*EXERCISE GOAL:*
Pick out every line of the entries below where "Kendrick" occurs, and copy those lines.

*DATASET:*
-- Opening Marker --

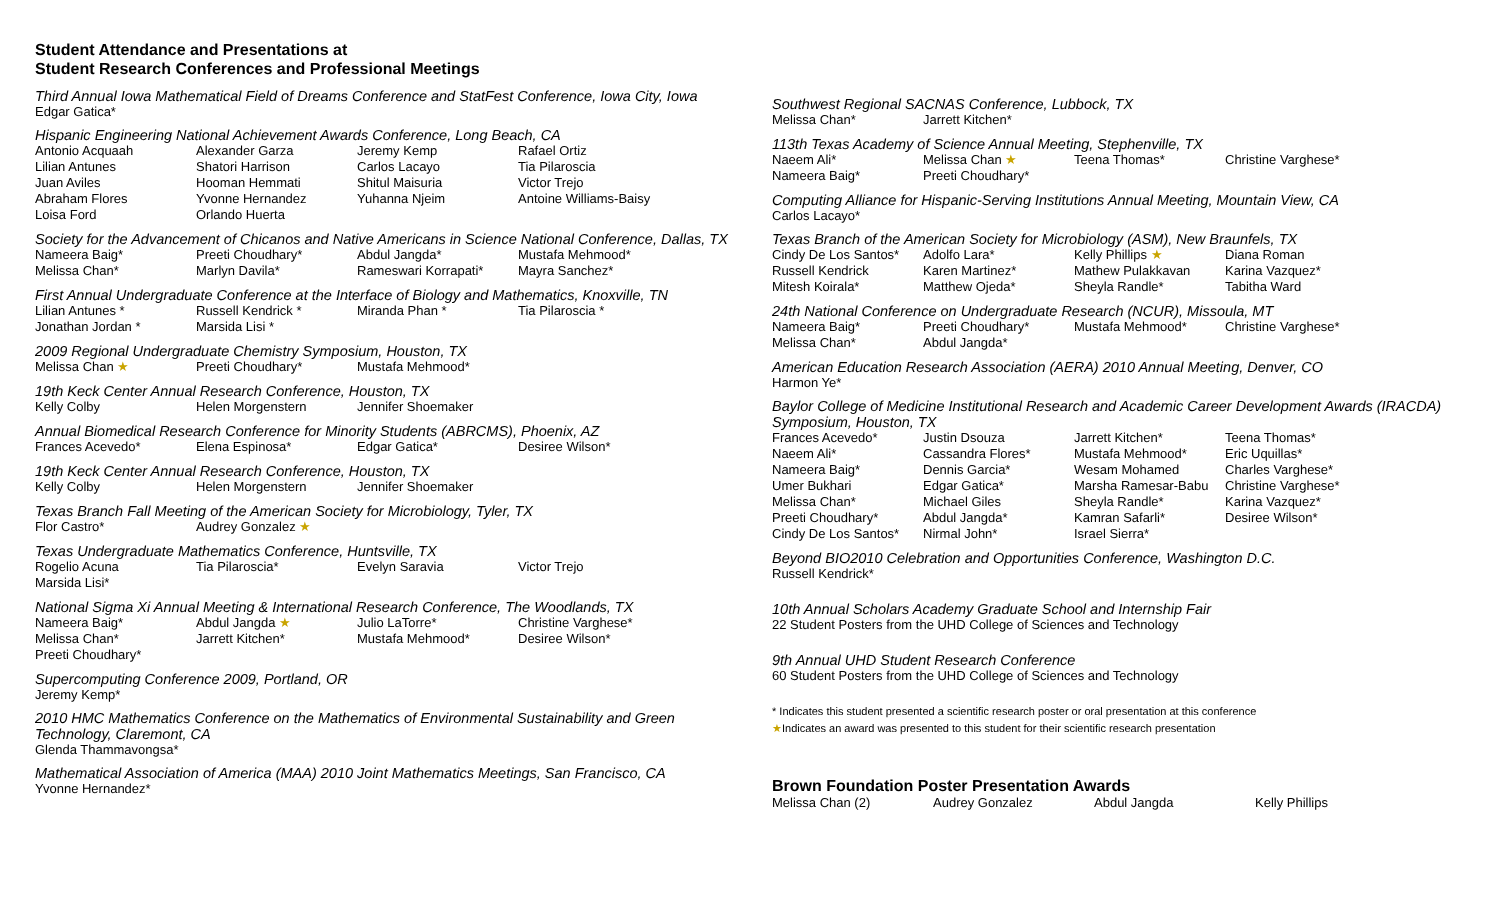Student Attendance and Presentations at
Student Research Conferences and Professional Meetings
Third Annual Iowa Mathematical Field of Dreams Conference and StatFest Conference, Iowa City, Iowa
Edgar Gatica*
Hispanic Engineering National Achievement Awards Conference, Long Beach, CA
| Antonio Acquaah | Alexander Garza | Jeremy Kemp | Rafael Ortiz |
| Lilian Antunes | Shatori Harrison | Carlos Lacayo | Tia Pilaroscia |
| Juan Aviles | Hooman Hemmati | Shitul Maisuria | Victor Trejo |
| Abraham Flores | Yvonne Hernandez | Yuhanna Njeim | Antoine Williams-Baisy |
| Loisa Ford | Orlando Huerta | | |
Society for the Advancement of Chicanos and Native Americans in Science National Conference, Dallas, TX
| Nameera Baig* | Preeti Choudhary* | Abdul Jangda* | Mustafa Mehmood* |
| Melissa Chan* | Marlyn Davila* | Rameswari Korrapati* | Mayra Sanchez* |
First Annual Undergraduate Conference at the Interface of Biology and Mathematics, Knoxville, TN
| Lilian Antunes * | Russell Kendrick * | Miranda Phan * | Tia Pilaroscia * |
| Jonathan Jordan * | Marsida Lisi * | | |
2009 Regional Undergraduate Chemistry Symposium, Houston, TX
| Melissa Chan ★ | Preeti Choudhary* | Mustafa Mehmood* | |
19th Keck Center Annual Research Conference, Houston, TX
| Kelly Colby | Helen Morgenstern | Jennifer Shoemaker | |
Annual Biomedical Research Conference for Minority Students (ABRCMS), Phoenix, AZ
| Frances Acevedo* | Elena Espinosa* | Edgar Gatica* | Desiree Wilson* |
19th Keck Center Annual Research Conference, Houston, TX
| Kelly Colby | Helen Morgenstern | Jennifer Shoemaker | |
Texas Branch Fall Meeting of the American Society for Microbiology, Tyler, TX
| Flor Castro* | Audrey Gonzalez ★ | | |
Texas Undergraduate Mathematics Conference, Huntsville, TX
| Rogelio Acuna | Tia Pilaroscia* | Evelyn Saravia | Victor Trejo |
| Marsida Lisi* | | | |
National Sigma Xi Annual Meeting & International Research Conference, The Woodlands, TX
| Nameera Baig* | Abdul Jangda ★ | Julio LaTorre* | Christine Varghese* |
| Melissa Chan* | Jarrett Kitchen* | Mustafa Mehmood* | Desiree Wilson* |
| Preeti Choudhary* | | | |
Supercomputing Conference 2009, Portland, OR
Jeremy Kemp*
2010 HMC Mathematics Conference on the Mathematics of Environmental Sustainability and Green Technology, Claremont, CA
Glenda Thammavongsa*
Mathematical Association of America (MAA) 2010 Joint Mathematics Meetings, San Francisco, CA
Yvonne Hernandez*
Southwest Regional SACNAS Conference, Lubbock, TX
| Melissa Chan* | Jarrett Kitchen* |
113th Texas Academy of Science Annual Meeting, Stephenville, TX
| Naeem Ali* | Melissa Chan ★ | Teena Thomas* | Christine Varghese* |
| Nameera Baig* | Preeti Choudhary* | | |
Computing Alliance for Hispanic-Serving Institutions Annual Meeting, Mountain View, CA
Carlos Lacayo*
Texas Branch of the American Society for Microbiology (ASM), New Braunfels, TX
| Cindy De Los Santos* | Adolfo Lara* | Kelly Phillips ★ | Diana Roman |
| Russell Kendrick | Karen Martinez* | Mathew Pulakkavan | Karina Vazquez* |
| Mitesh Koirala* | Matthew Ojeda* | Sheyla Randle* | Tabitha Ward |
24th National Conference on Undergraduate Research (NCUR), Missoula, MT
| Nameera Baig* | Preeti Choudhary* | Mustafa Mehmood* | Christine Varghese* |
| Melissa Chan* | Abdul Jangda* | | |
American Education Research Association (AERA) 2010 Annual Meeting, Denver, CO
Harmon Ye*
Baylor College of Medicine Institutional Research and Academic Career Development Awards (IRACDA) Symposium, Houston, TX
| Frances Acevedo* | Justin Dsouza | Jarrett Kitchen* | Teena Thomas* |
| Naeem Ali* | Cassandra Flores* | Mustafa Mehmood* | Eric Uquillas* |
| Nameera Baig* | Dennis Garcia* | Wesam Mohamed | Charles Varghese* |
| Umer Bukhari | Edgar Gatica* | Marsha Ramesar-Babu | Christine Varghese* |
| Melissa Chan* | Michael Giles | Sheyla Randle* | Karina Vazquez* |
| Preeti Choudhary* | Abdul Jangda* | Kamran Safarli* | Desiree Wilson* |
| Cindy De Los Santos* | Nirmal John* | Israel Sierra* | |
Beyond BIO2010 Celebration and Opportunities Conference, Washington D.C.
Russell Kendrick*
10th Annual Scholars Academy Graduate School and Internship Fair
22 Student Posters from the UHD College of Sciences and Technology
9th Annual UHD Student Research Conference
60 Student Posters from the UHD College of Sciences and Technology
* Indicates this student presented a scientific research poster or oral presentation at this conference
★Indicates an award was presented to this student for their scientific research presentation
Brown Foundation Poster Presentation Awards
| Melissa Chan (2) | Audrey Gonzalez | Abdul Jangda | Kelly Phillips |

-- Closing Marker --

*RESULT:*
| Lilian Antunes * | Russell Kendrick * | Miranda Phan * | Tia Pilaroscia * |
| Russell Kendrick | Karen Martinez* | Mathew Pulakkavan | Karina Vazquez* |
Russell Kendrick*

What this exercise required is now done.